What to work on → From the line with "coffee cup: present" to the line with "mug: present [33,377,82,411]", retype every line exactly, including those two, and leave out the rest of the data below.

Supplied records →
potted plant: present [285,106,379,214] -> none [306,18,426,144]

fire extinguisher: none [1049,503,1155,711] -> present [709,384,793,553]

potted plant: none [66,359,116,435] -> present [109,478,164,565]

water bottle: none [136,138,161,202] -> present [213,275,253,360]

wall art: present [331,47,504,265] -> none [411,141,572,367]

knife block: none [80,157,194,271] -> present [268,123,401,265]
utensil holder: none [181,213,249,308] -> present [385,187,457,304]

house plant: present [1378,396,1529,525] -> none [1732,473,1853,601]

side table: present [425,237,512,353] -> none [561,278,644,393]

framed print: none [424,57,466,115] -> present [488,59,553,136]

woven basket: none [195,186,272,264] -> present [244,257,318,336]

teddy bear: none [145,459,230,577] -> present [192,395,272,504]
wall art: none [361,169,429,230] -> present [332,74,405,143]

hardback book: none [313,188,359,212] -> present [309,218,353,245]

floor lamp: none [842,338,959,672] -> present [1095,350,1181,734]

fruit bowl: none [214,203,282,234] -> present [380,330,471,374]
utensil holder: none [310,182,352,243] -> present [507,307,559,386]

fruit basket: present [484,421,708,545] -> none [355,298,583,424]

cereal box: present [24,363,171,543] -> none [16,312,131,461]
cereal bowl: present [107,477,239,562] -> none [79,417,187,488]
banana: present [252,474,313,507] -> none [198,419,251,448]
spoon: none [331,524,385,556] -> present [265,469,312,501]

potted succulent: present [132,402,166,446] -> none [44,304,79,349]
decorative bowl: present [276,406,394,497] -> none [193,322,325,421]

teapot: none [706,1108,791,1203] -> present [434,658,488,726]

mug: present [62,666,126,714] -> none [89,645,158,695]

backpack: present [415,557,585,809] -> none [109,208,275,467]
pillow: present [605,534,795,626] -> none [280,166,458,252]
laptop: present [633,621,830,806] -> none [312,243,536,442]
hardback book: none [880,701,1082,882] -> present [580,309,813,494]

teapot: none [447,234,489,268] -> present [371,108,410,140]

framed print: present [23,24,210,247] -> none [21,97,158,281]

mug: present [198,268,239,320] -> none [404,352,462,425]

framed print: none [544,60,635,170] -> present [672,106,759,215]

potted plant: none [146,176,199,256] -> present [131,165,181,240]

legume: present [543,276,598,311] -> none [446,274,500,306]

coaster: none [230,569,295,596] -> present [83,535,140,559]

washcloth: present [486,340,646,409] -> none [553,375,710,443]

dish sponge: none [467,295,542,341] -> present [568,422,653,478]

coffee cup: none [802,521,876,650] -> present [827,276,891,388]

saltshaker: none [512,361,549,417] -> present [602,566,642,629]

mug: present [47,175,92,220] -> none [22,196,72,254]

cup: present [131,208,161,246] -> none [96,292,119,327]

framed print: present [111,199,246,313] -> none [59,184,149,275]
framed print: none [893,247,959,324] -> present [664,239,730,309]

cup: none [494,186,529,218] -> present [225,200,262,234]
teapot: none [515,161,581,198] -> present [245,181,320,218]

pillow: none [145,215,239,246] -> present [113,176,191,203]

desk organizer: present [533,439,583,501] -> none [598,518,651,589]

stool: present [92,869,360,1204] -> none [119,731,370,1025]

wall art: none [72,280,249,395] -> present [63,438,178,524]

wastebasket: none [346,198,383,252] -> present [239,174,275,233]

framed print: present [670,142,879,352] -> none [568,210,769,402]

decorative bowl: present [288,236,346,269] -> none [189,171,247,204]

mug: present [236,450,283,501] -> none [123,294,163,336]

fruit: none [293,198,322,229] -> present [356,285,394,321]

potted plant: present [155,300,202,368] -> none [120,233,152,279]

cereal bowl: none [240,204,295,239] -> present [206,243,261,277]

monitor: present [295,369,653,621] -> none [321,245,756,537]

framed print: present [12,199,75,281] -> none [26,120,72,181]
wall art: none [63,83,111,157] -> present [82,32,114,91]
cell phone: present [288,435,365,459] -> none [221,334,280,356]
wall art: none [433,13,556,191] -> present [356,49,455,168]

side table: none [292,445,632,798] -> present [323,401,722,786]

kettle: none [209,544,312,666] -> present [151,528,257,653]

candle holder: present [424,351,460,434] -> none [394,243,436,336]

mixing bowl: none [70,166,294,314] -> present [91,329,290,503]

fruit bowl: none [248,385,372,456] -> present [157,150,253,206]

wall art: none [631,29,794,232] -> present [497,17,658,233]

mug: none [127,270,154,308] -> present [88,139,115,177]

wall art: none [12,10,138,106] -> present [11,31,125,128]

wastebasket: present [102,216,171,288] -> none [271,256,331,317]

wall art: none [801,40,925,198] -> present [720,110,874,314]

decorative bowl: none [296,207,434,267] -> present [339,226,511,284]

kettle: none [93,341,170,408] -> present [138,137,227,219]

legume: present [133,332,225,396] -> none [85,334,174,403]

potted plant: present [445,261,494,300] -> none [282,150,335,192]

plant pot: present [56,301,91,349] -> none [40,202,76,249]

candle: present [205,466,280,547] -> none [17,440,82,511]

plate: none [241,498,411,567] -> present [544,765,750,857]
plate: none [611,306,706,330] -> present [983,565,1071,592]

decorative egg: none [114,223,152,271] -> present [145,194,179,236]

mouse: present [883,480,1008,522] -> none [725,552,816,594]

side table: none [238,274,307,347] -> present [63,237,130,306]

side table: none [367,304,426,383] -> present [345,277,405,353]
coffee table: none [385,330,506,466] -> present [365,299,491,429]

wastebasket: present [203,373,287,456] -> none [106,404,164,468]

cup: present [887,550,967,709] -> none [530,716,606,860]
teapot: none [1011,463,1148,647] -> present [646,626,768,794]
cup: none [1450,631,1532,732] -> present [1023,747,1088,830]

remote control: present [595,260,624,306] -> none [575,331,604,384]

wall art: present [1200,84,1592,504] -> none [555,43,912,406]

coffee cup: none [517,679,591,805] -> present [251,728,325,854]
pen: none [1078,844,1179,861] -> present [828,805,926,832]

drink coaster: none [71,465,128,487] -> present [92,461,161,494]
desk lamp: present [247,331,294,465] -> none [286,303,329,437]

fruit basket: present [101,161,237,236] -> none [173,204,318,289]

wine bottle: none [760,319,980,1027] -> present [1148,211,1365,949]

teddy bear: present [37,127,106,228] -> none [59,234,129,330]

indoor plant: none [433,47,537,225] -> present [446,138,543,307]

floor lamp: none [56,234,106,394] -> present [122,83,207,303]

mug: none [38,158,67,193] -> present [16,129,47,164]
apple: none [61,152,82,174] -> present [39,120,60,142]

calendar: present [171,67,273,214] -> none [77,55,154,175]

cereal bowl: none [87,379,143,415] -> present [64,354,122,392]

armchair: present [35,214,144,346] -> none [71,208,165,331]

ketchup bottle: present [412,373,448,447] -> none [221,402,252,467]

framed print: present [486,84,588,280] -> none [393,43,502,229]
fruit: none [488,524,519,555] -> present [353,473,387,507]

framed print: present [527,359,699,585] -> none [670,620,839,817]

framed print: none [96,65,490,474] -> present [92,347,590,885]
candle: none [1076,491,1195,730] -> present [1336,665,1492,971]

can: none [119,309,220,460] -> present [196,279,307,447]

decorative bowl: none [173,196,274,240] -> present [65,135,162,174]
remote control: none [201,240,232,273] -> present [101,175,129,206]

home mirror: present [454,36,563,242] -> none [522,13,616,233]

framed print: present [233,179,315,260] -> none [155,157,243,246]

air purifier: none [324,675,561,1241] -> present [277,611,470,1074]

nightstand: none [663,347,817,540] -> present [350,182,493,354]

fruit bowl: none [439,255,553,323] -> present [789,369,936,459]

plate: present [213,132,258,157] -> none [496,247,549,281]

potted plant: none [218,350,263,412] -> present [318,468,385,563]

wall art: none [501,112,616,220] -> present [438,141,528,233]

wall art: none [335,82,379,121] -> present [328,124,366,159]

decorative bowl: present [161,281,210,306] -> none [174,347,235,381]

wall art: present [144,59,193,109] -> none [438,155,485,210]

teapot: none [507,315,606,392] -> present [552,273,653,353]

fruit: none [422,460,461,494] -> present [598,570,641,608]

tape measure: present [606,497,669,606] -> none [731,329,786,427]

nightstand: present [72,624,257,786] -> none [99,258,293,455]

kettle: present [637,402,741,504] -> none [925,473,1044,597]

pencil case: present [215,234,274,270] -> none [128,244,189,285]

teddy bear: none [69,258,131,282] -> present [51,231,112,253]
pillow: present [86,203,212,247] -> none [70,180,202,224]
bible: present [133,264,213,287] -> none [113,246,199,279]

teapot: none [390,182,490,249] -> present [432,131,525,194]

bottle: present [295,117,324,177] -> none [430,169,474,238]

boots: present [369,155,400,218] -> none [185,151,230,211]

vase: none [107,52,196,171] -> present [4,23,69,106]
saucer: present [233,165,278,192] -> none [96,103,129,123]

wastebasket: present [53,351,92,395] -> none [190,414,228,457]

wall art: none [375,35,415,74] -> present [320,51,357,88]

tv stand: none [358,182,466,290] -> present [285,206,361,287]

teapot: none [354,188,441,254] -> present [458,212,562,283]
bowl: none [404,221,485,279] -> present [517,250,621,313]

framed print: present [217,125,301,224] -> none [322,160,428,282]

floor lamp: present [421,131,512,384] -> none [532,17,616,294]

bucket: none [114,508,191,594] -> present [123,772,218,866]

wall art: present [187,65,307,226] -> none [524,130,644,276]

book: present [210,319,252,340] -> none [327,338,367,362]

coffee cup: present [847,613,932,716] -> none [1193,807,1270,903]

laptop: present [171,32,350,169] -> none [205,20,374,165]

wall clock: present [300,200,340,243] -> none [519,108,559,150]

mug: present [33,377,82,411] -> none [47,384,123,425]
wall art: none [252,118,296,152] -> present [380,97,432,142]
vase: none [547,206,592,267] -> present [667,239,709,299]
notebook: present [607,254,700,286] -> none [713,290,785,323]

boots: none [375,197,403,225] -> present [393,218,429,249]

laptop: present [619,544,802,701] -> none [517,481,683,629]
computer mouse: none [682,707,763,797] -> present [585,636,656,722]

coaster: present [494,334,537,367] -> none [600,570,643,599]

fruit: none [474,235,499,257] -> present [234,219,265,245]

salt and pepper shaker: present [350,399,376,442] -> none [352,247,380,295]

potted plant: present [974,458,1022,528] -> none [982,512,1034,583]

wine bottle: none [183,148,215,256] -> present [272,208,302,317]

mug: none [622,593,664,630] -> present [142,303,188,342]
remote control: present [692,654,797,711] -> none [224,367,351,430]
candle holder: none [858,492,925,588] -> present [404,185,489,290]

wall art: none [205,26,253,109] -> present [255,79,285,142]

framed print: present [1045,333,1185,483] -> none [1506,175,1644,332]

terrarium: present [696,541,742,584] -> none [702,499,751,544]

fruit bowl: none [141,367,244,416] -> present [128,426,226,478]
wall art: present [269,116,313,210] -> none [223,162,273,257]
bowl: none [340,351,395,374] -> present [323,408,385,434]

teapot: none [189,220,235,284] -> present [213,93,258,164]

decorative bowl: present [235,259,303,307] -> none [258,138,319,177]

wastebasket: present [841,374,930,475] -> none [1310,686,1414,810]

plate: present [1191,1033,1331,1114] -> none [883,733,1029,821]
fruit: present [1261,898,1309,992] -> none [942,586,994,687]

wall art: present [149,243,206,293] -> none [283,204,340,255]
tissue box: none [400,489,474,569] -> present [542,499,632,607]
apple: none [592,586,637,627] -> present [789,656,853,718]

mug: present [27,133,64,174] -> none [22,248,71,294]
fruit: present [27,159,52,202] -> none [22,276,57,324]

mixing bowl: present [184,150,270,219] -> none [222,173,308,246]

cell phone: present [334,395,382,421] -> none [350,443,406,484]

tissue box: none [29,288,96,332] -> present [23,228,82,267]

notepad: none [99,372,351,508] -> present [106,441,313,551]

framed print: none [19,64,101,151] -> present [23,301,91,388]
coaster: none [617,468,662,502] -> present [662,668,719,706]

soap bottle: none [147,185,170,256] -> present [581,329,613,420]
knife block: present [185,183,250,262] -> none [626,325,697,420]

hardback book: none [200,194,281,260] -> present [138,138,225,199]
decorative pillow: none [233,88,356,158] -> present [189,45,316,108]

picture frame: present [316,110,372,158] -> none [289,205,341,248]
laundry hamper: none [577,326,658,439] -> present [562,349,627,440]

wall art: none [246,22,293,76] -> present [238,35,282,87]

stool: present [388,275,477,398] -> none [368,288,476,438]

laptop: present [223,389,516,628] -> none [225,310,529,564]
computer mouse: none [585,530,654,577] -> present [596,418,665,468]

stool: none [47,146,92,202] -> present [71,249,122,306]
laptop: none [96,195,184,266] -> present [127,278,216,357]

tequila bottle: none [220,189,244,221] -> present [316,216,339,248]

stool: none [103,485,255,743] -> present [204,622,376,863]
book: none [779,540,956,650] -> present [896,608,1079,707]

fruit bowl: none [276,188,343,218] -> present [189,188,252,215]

Result of the exercise →
coffee cup: present [847,613,932,716] -> none [1193,807,1270,903]

laptop: present [171,32,350,169] -> none [205,20,374,165]

wall clock: present [300,200,340,243] -> none [519,108,559,150]

mug: present [33,377,82,411] -> none [47,384,123,425]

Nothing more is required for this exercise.